President-elect Donald Trump only had one high-profile supporter in Silicon Valley during the 2016 presidential campaign: Peter Thiel, a PayPal cofounder, Facebook director, and legendary venture investor.
And yet, Thiel is notoriously private, keeping much of his true rationale for supporting Trump to himself, even as he faced steep criticism from his colleagues in the technology community for his role in the election, and more recently, as part of Trump’s transition team.
Now, in a must-read new interview with Maureen Dowd of the New York Times, Thiel speaks candidly and clearly about how he views the world, nine days out from Trump’s inauguration. The entire interview is well worth your time, as a look inside the mind of Trump’s biggest advocate in Silicon Valley, but here are the 7 most revealing sentences:
- On reconciling being gay with the perception that Trump’s administration will pursue an anti-LGBT agenda: “You know, maybe I should be worried but I’m not that worried about it,” Thiel tells the Times. “I don’t know. People know too many gay people. There are just all these ways I think stuff has just shifted. For speaking at the Republican convention, I got attacked way more by liberal gay people than by conservative Christian people.
- On the concerns that Trump might provoke a war with his Twitter account: “A Twitter war is not a real war.”
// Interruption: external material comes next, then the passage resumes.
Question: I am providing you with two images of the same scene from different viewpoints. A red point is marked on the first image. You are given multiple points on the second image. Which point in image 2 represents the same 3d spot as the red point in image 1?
- On the infamously vulgar Billy Bush tape: “On the one hand, the tape was clearly offensive and inappropriate. At the same time, I worry there’s a part of Silicon Valley that is hyper-politically correct about sex. One of my friends has a theory that the rest of the country tolerates Silicon Valley because people there just don’t have that much sex. They’re not having that much fun.”
- On whether Russia is behind the hacks on the Democratic National Committee: “There’s a strong circumstantial case that Russia did this thing. On the other hand, I was totally convinced that there were W.M.D.s in Iraq in 2002, 2003.”
- On Twitter’s role in the election: “I think the crazy thing is, at a place like Twitter, they were all working for Trump this whole year even though they thought they were working for Sanders.”
- On Hillary Clinton’s weakness: “”If you’re too optimistic, it sounds like you’re out of touch,” Thiel tells Dowd. “The Republicans needed a far more pessimistic candidate. Somehow, what was unusual about Trump is, he was very pessimistic but it still had an energizing aspect to it.”
- On whether or not he’ll regret his role in Trump’s election: “I always have very low expectations, so I’m rarely disappointed,” he says.